* WHAT IS EXPECTED:
Search the listing below for the word "down", and copy every line in which it turns up.

* MATERIAL TO PROCESS:
········
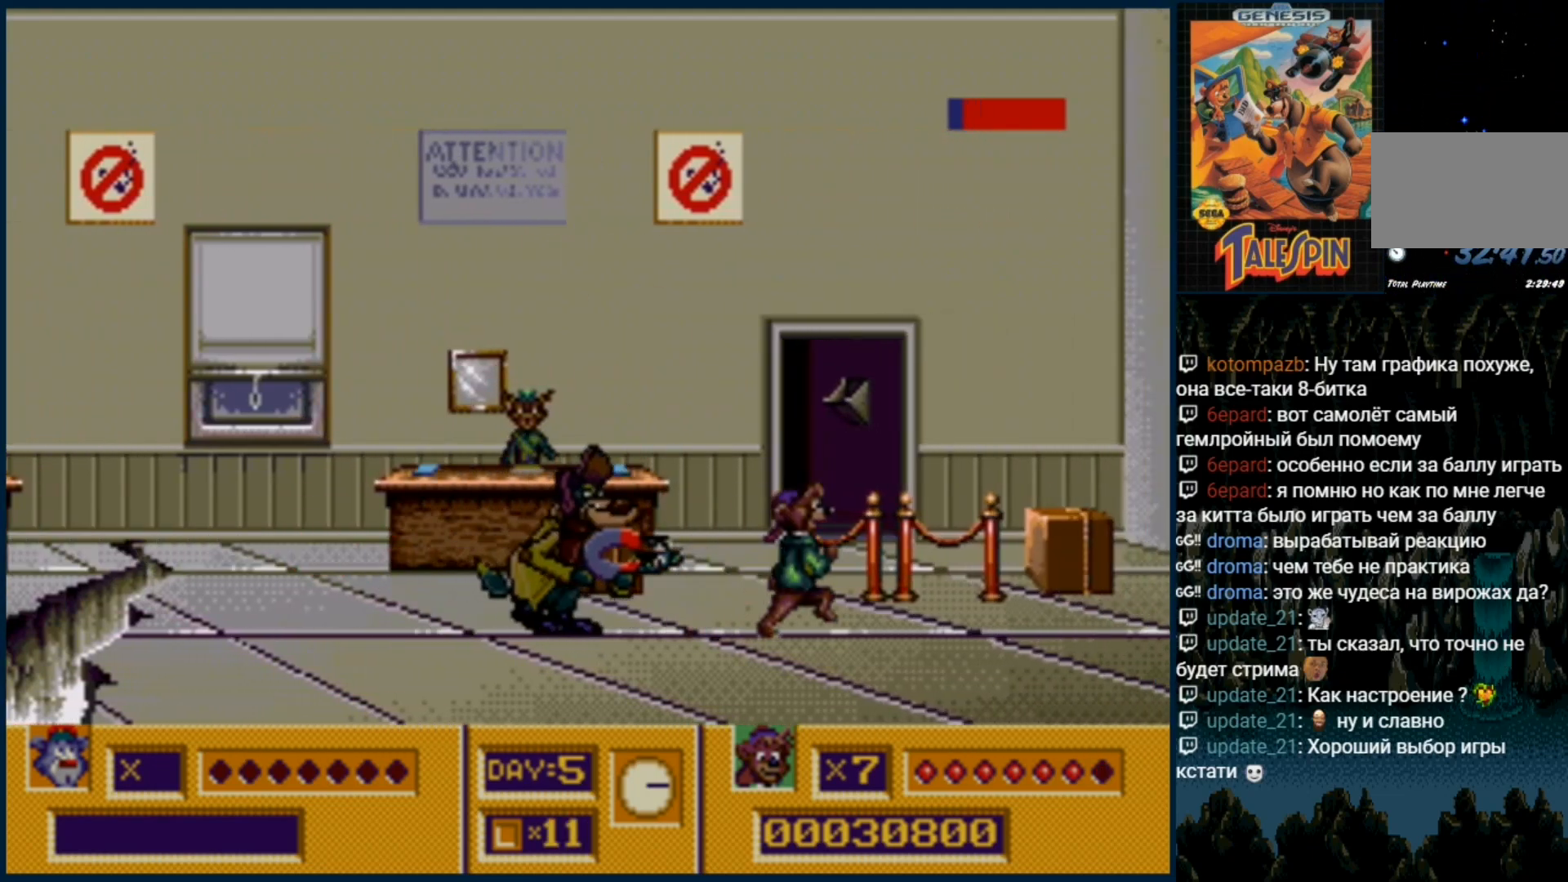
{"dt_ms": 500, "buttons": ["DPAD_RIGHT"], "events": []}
········
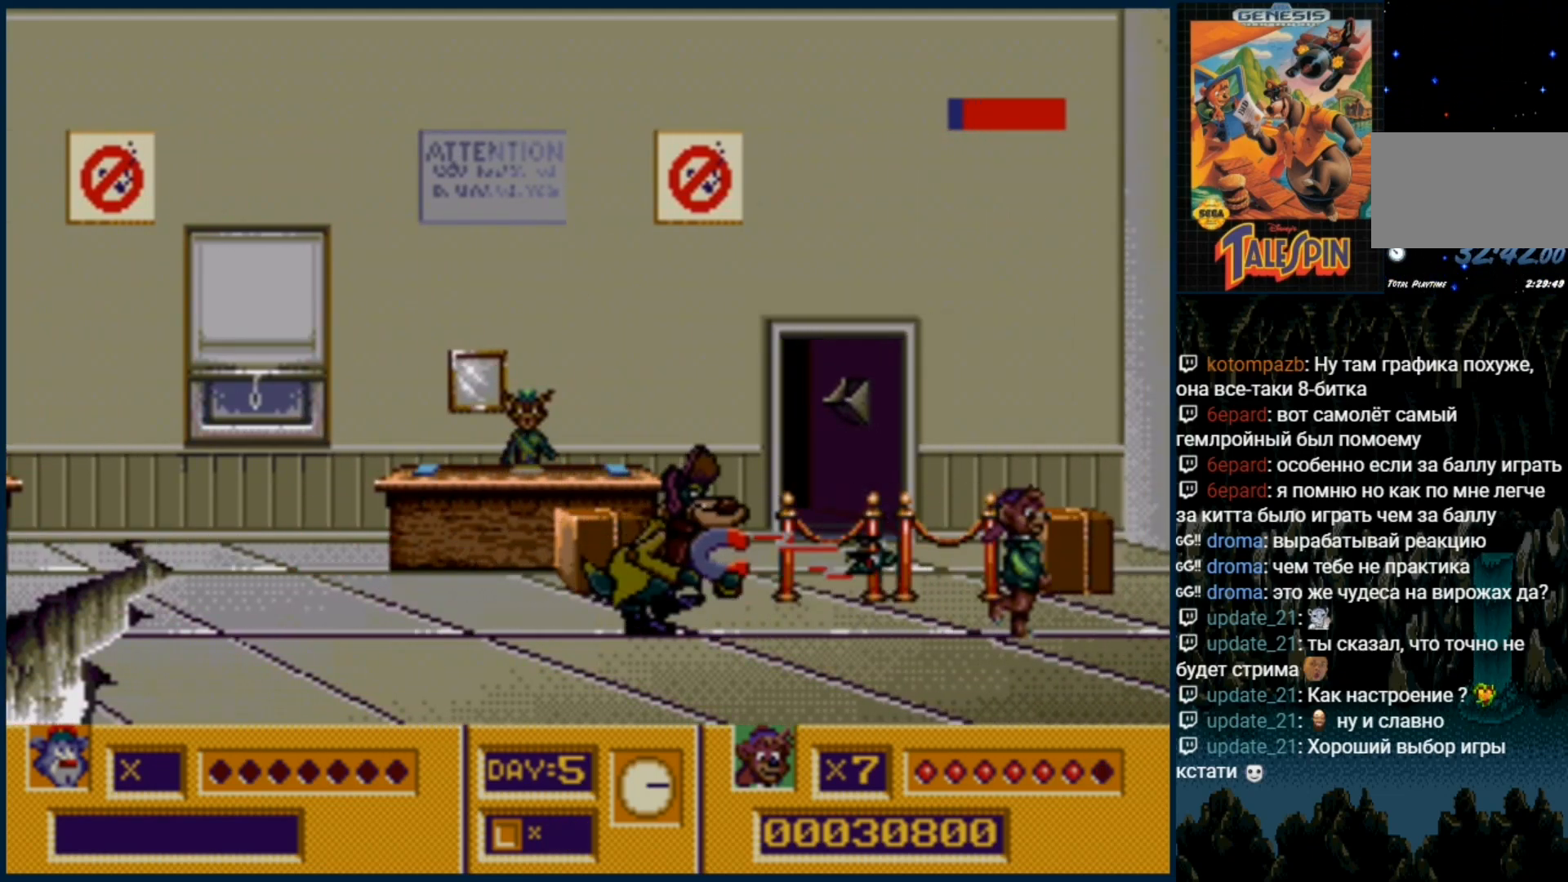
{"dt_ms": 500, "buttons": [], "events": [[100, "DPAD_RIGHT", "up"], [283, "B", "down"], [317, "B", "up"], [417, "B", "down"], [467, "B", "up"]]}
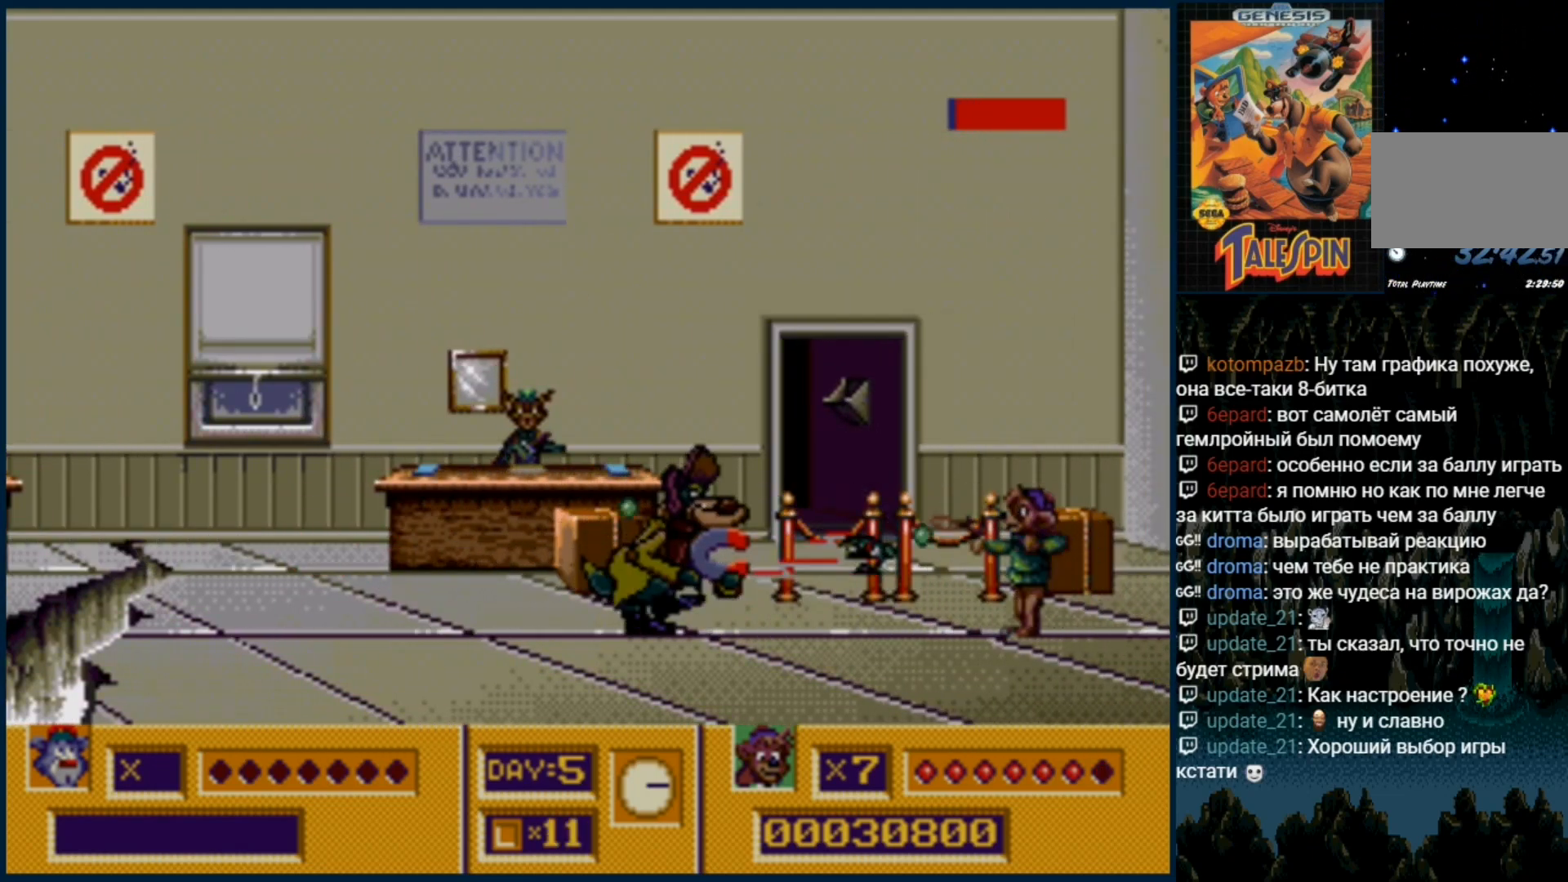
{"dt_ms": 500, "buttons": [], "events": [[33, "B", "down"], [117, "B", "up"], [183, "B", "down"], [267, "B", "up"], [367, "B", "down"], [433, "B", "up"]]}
········
* SOLUTION TO THE EXERCISE:
{"dt_ms": 500, "buttons": [], "events": [[100, "DPAD_RIGHT", "up"], [283, "B", "down"], [317, "B", "up"], [417, "B", "down"], [467, "B", "up"]]}
{"dt_ms": 500, "buttons": [], "events": [[33, "B", "down"], [117, "B", "up"], [183, "B", "down"], [267, "B", "up"], [367, "B", "down"], [433, "B", "up"]]}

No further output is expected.